GET /api/{id} - return a quote by id

@GetMapping("/{id}")
public ResponseEntity<Quote> byId(@PathVariable Long id) {
    return QUOTES.stream()
        .filter(v -> v.id().equals(id))
        .findFirst()
        .map(v -> ResponseEntity.ok(new Quote("success", v)))
        .orElse(ResponseEntity.notFound().build());
}

First, the URL and @PathVariable:

  • @GetMapping("/{id}") means this method handles URLs like /api/1, /api/2, /api/10.
  • @PathVariable Long id means:
    • Take the number from the URL and put it into the id parameter.
    • Example: GET /api/5 makes id = 5.

What the method does:

  1. Look through all quotes until it finds one with the same id.
  2. If it finds one, return HTTP 200 with Quote("success", value).
  3. If it does not find one, return HTTP 404 (Not Found).

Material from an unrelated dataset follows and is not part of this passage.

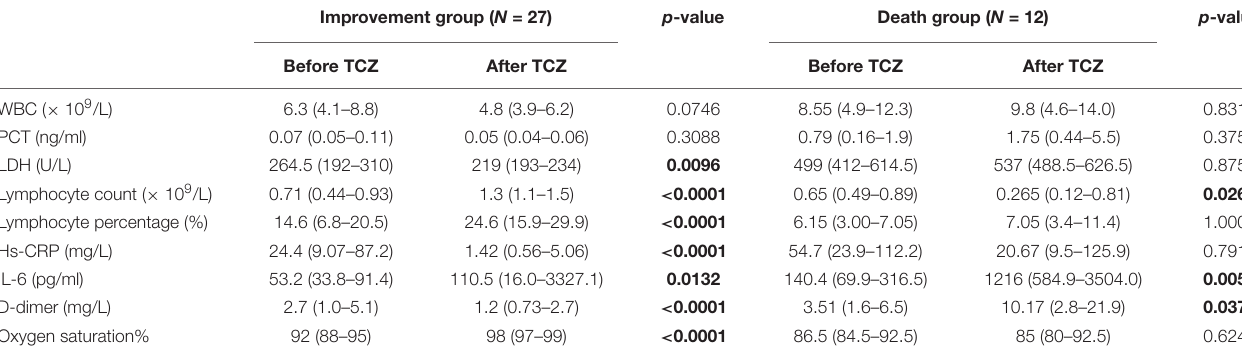
TABLE 3 | Laboratory tests before and after the administration of tocilizumab in the improvement group and the death group. Improvement group ( N = 27) p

Using ResponseEntity gives us proper HTTP status codes:

  • ResponseEntity.ok(...) returns 200 OK with the body
  • ResponseEntity.notFound().build() returns 404 Not Found with no body

This follows REST best practices where missing resources return 404.


JSON output shape

For any of the methods that return a Quote, Spring converts it to JSON automatically.

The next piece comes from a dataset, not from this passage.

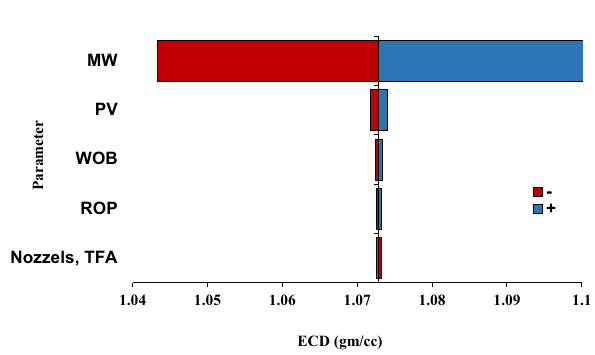
Fig. 20 Percent of variation explained by each factor for X -variables (ECD model)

Example for GET /api/random:

{
  "type": "success",
  "value": {
    "id": 3,
    "quote": "Spring Boot is the best thing that has happened to Java development in a long time."
  }
}

Why this works:

  • @RestController tells Spring to write return values as JSON.
  • Spring Boot includes Jackson, which knows how to turn records (Quote, Value) into JSON using their field names.
  • Our field names (type, value, id, quote) match exactly what we want in the JSON.

Testing

The controller has tests in QuoteControllerTest.java that verify all three endpoints:

Test What it checks
getAllQuotes_returnsListOf10Quotes /api/ returns 10 quotes with type="success"
getRandomQuote_returnsSuccessWithValidId /api/random returns a valid quote
getQuoteById_withValidId_returnsQuote /api/5 returns the correct quote
getQuoteById_withInvalidId_returns404 /api/999 returns HTTP 404 Not Found

The tests use @WebMvcTest which loads only the web layer, making them fast. Spring Boot 4.0 moved this annotation to the org.springframework.boot.webmvc.test.autoconfigure package.